__Work required__: Please find every line in the records below that contains the word "series" and copy each one.
-- The records follows --
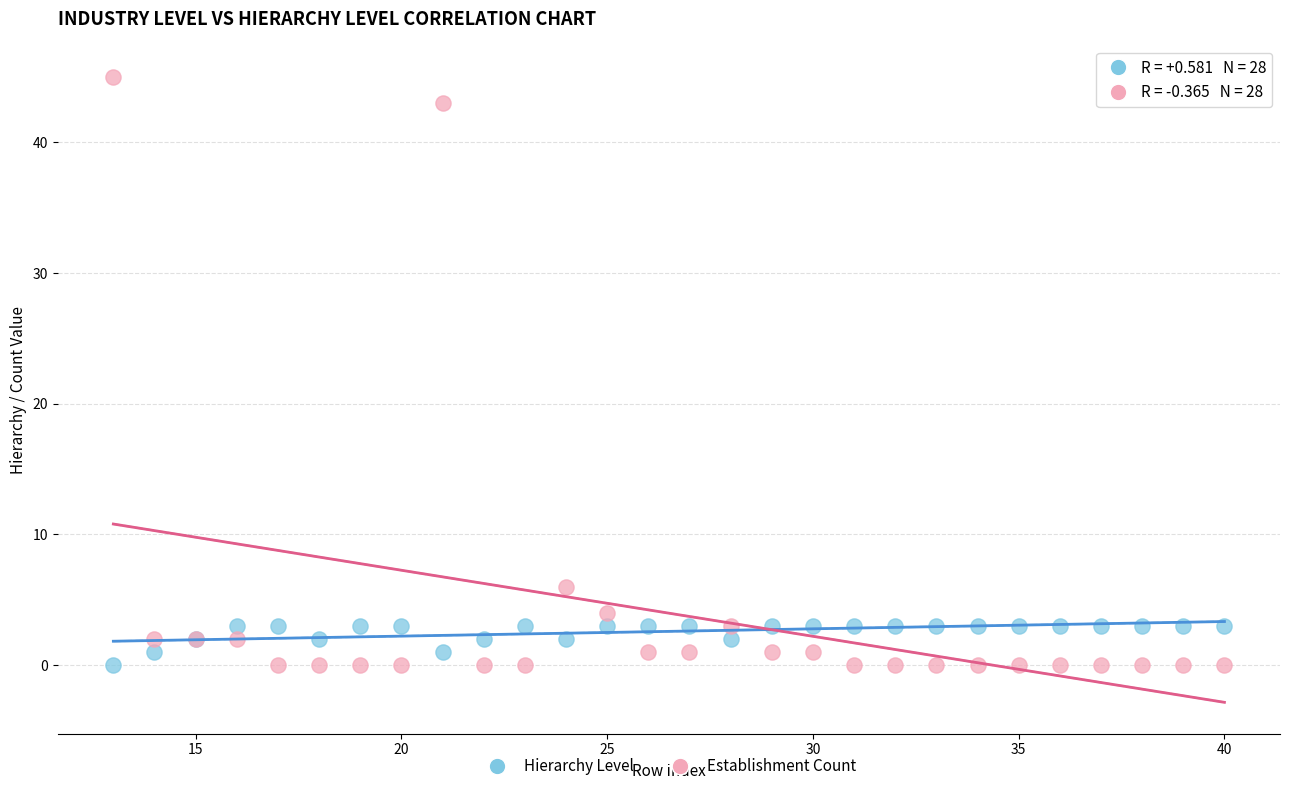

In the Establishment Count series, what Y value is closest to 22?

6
-- The records concluded --
-- The records follows --
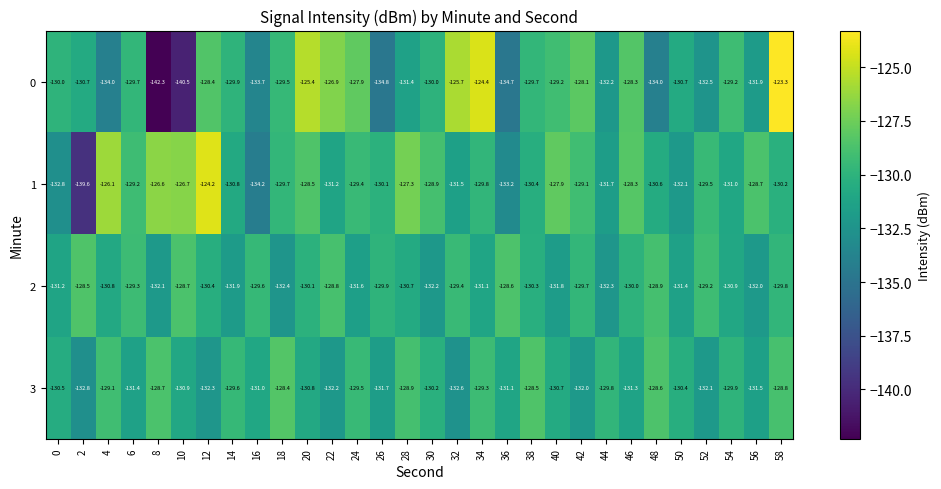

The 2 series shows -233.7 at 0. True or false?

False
-- The records concluded --
-- The records follows --
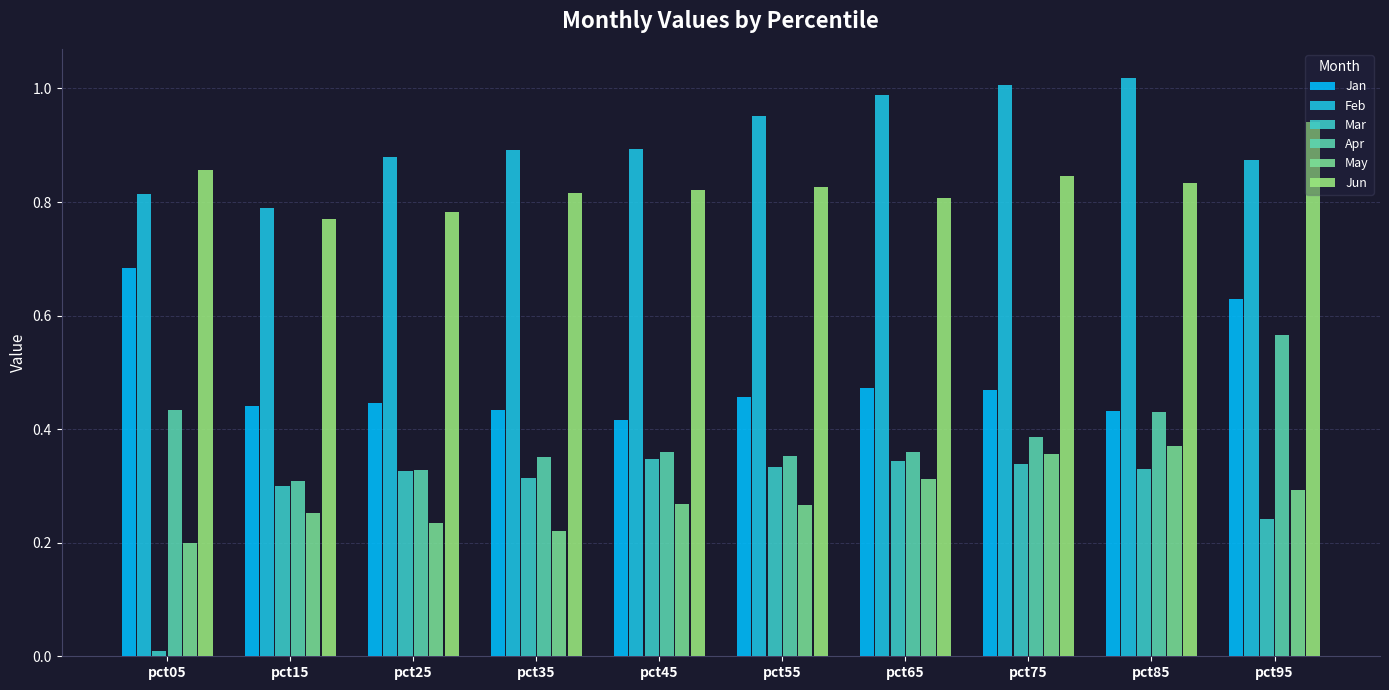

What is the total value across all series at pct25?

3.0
-- The records concluded --
__Answer to the problem__:
In the Establishment Count series, what Y value is closest to 22?
The 2 series shows -233.7 at 0. True or false?
What is the total value across all series at pct25?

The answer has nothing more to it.